The Democrats, known as the impeachment managers, accused Trump of inciting the chaotic and deadly violence on the U.S. Capitol last month while urging the U.S. Senate to convict him and bar him from holding office again.
“President Trump’s responsibility for the events of January 6 is unmistakable,” they said in their 80-page brief.
“His conduct endangered the life of every single member of Congress, jeopardized the peaceful transition of power and line of succession, and compromised our national security,” the brief wrote. “This is precisely the sort of constitutional offense that warrants disqualification from federal office.”
“There is no ‘January Exception’ to impeachment or any other provision of the Constitution.
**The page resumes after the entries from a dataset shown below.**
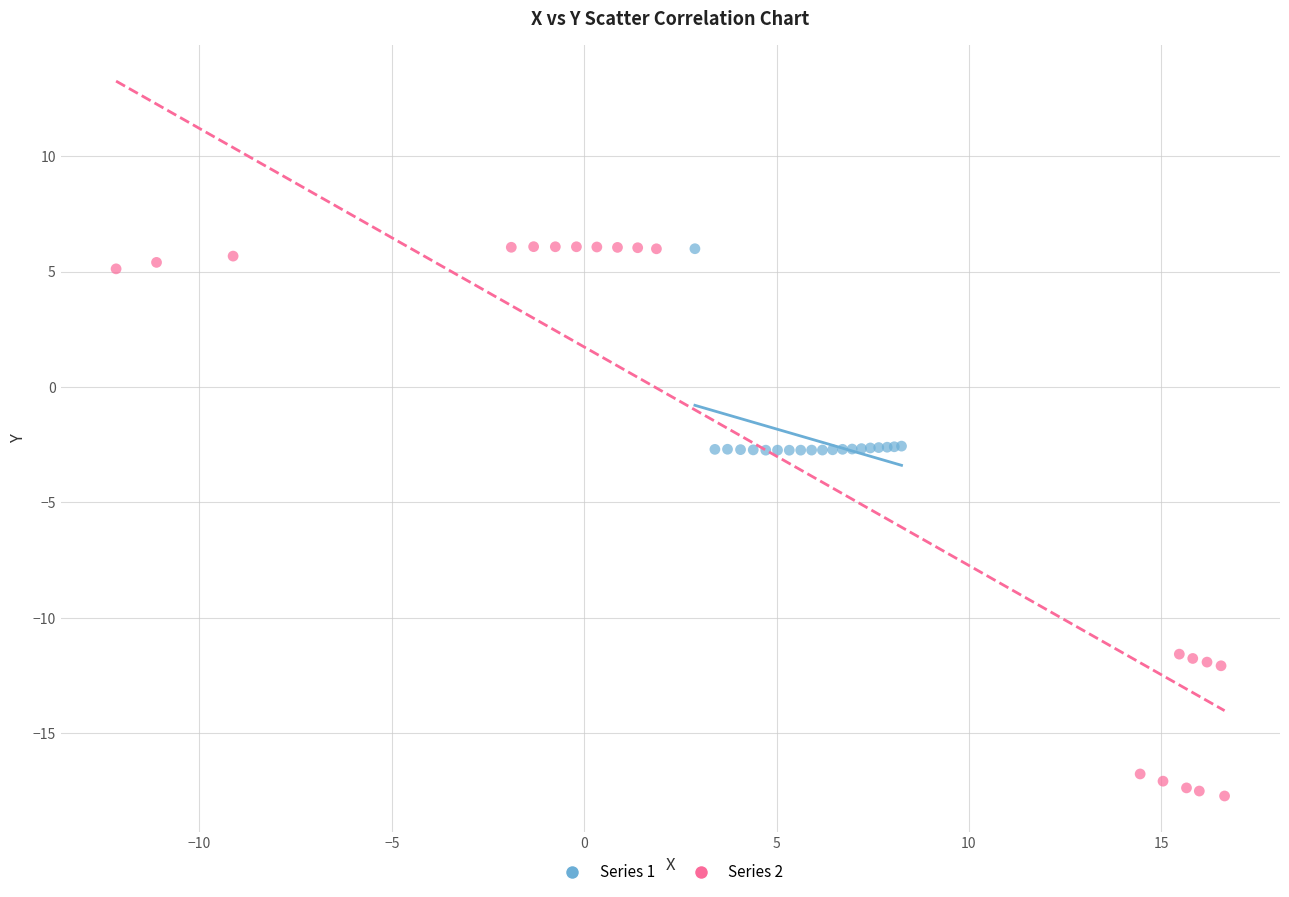

What are all the series names shown in the legend?

Series 1, Series 2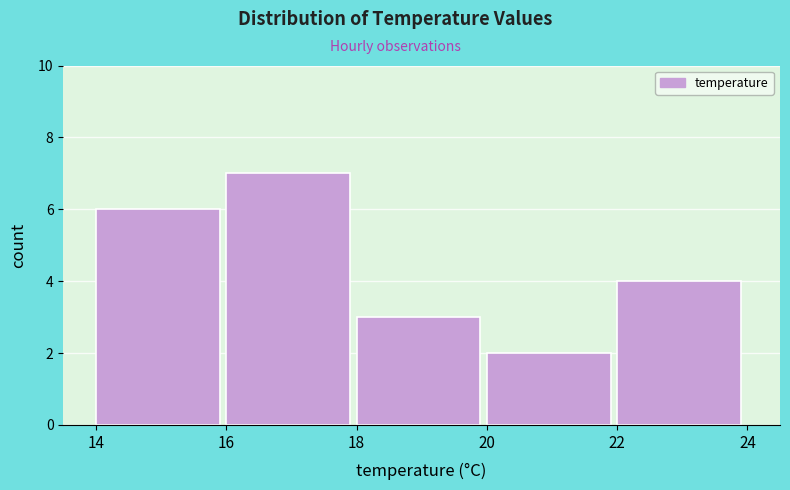

How tall is the bar that spans 14 to 16 on the x-axis? The values are not printed on the chart, so give them approximately, as read against the axis.

6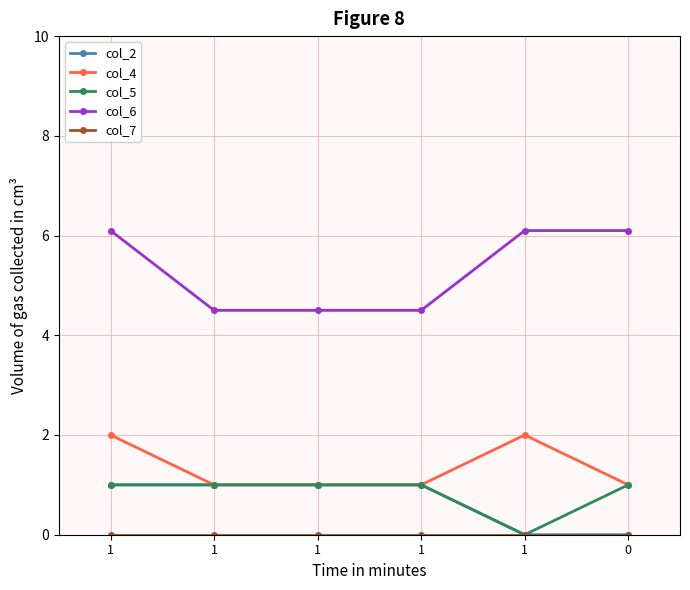

At which category is the sum across all series the highest?

1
A president must answer comprehensively for his conduct in office from his first day in office through his last,” it added.
However, Trump’s legal team argued that the impeachment case is unconstitutional as Trump had already left office.
In their 14-page brief, Trump’s lawyers asked that the Senate dismiss the impeachment article against the former president “because the Senate lacks jurisdiction to remove from office a man who does not hold office.”
They also denied that Trump incited a crowd to engage in destructive behavior.
“The 45th President exercised his First Amendment right under the Constitution to express his belief that the election results were suspect,” the brief said.
The Senate trial of the Trump impeachment is expected to start next week.
The House, where Democrats have a majority, voted to impeach Trump over “incitement of insurrection” on Jan. 13, a week after the Capitol riot and a week before the official end of his presidency.
Trump is the first and only U.S. president to be impeached twice by the House.
The lower chamber impeached Trump in 2019 after an inquiry triggered by a whistleblower complaint raised concerns about the White House’s interactions with Ukraine. The Republican-led Senate later acquitted the president, allowing him to continue holding office.
The U.S. Constitution provides the House of Representatives “shall have the sole Power of Impeachment” and that “the Senate shall have the sole Power to try all Impeachments.”
Through the impeachment process, the U.S. Congress charges and then tries an official of the federal government for “Treason, Bribery, or other high Crimes and Misdemeanors.”
A conviction can only happen in the U.S. Senate and requires at least two-thirds of its members, or 67 senators, to vote in favor of at least one article of impeachment after a trial. The chamber is now evenly split between Democrats and Republicans.
No U.S. president has ever been convicted by the Senate following an impeachment.